Program manager Sheila McConnell says Baldwick was “delighted” by the visit from the Legion representatives, who said they would return to visit him.

The proud son of a Boer War and First World War veteran, Baldwick served in France, Belgium, Holland and Germany during the Second World War.

He had originally enrolled with the Canadian Armoured Corps but transferred to the Corps of Royal Canadian Engineers, whose primary responsibility was enabling the army to move.

Baldwick was an equipment operator and recalls how bulldozers were loaded onto barges for use following the Allied D-Day invasion.

He says he was working on a bridge in Holland when word arrived that a crew was being assembled to go to Japan. Volunteering to go, Baldwick quickly returned to Canada and was on leave in Barrie when the United States dropped the atomic bomb on the Japanese city of Hiroshima.

Three days later, Nagasaki was bombed. These acts, which killed tens of thousands, ended the war and Baldwick never went to Japan. He received a number of medals for his service.
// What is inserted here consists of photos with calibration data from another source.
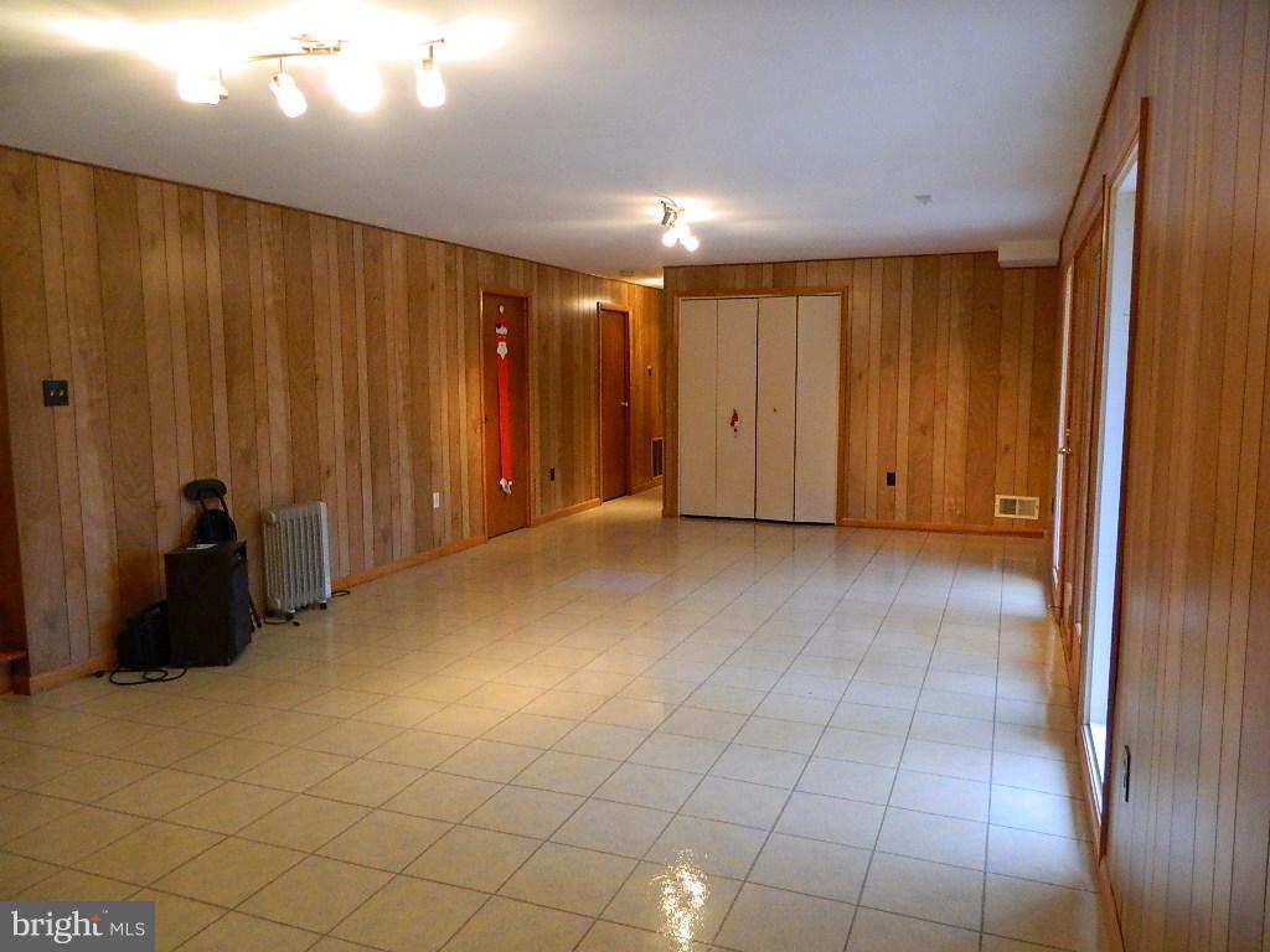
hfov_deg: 69.4
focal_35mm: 25
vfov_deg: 54.9
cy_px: 476
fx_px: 917
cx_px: 635
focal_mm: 4.5
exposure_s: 1/13
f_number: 3.1
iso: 400
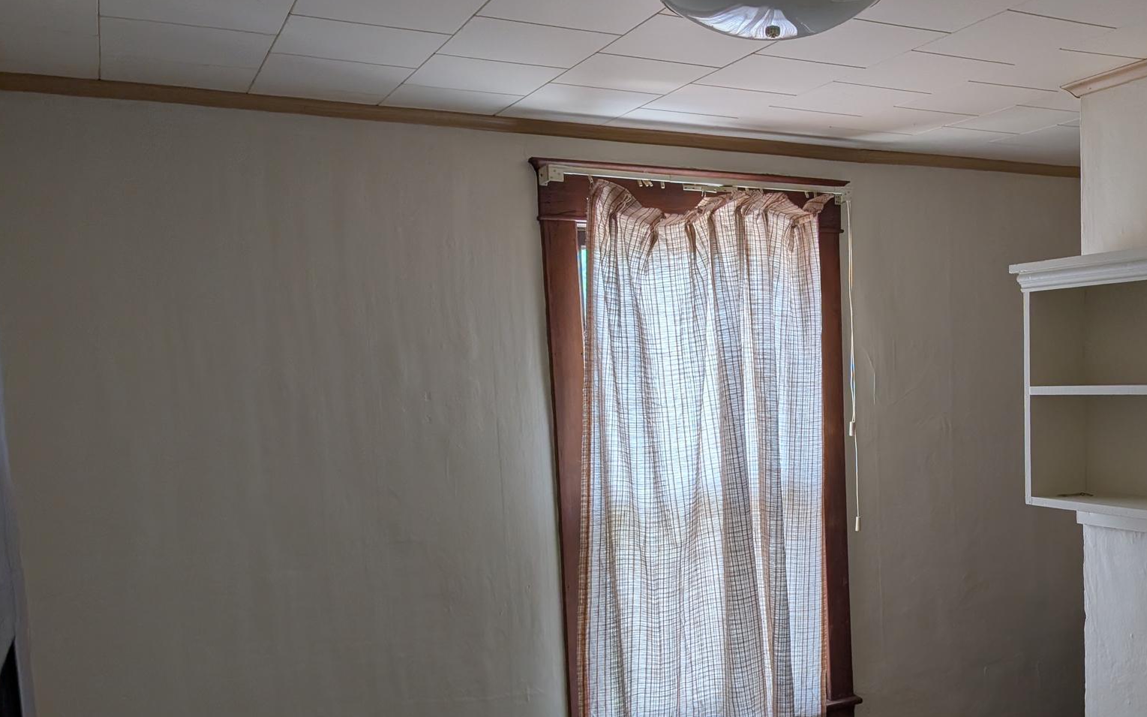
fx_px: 1063
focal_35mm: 34
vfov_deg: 36.7
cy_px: 496
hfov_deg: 55.6
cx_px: 758
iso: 23
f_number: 1.68
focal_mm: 6.9
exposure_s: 1/384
In 1945, he joined the Legion branch in Midhurst, near Barrie. He served as the organization’s president for one year and recalls that they had a “pretty good poppy fund.” Baldwick says the branch helped people in the neighbourhood, including a young girl who had been burned.

The branch closed and Baldwick is now with the Barrie branch.

Asked what he enjoys most about the Legion, he replies with a laugh, “I guess the beer.”

McConnell notes there are a few veterans residing at Leisureworld Barrie. A few times a year, she says, they and some other residents enjoy lunch at the Legion.

Veterans also receive periodicals at the home.

“We really try to keep the veterans aware of what’s going on, and we always have our memorial service. We realize there’s not that many left so we certainly try to focus on them and what they’ve given,” McConnell says.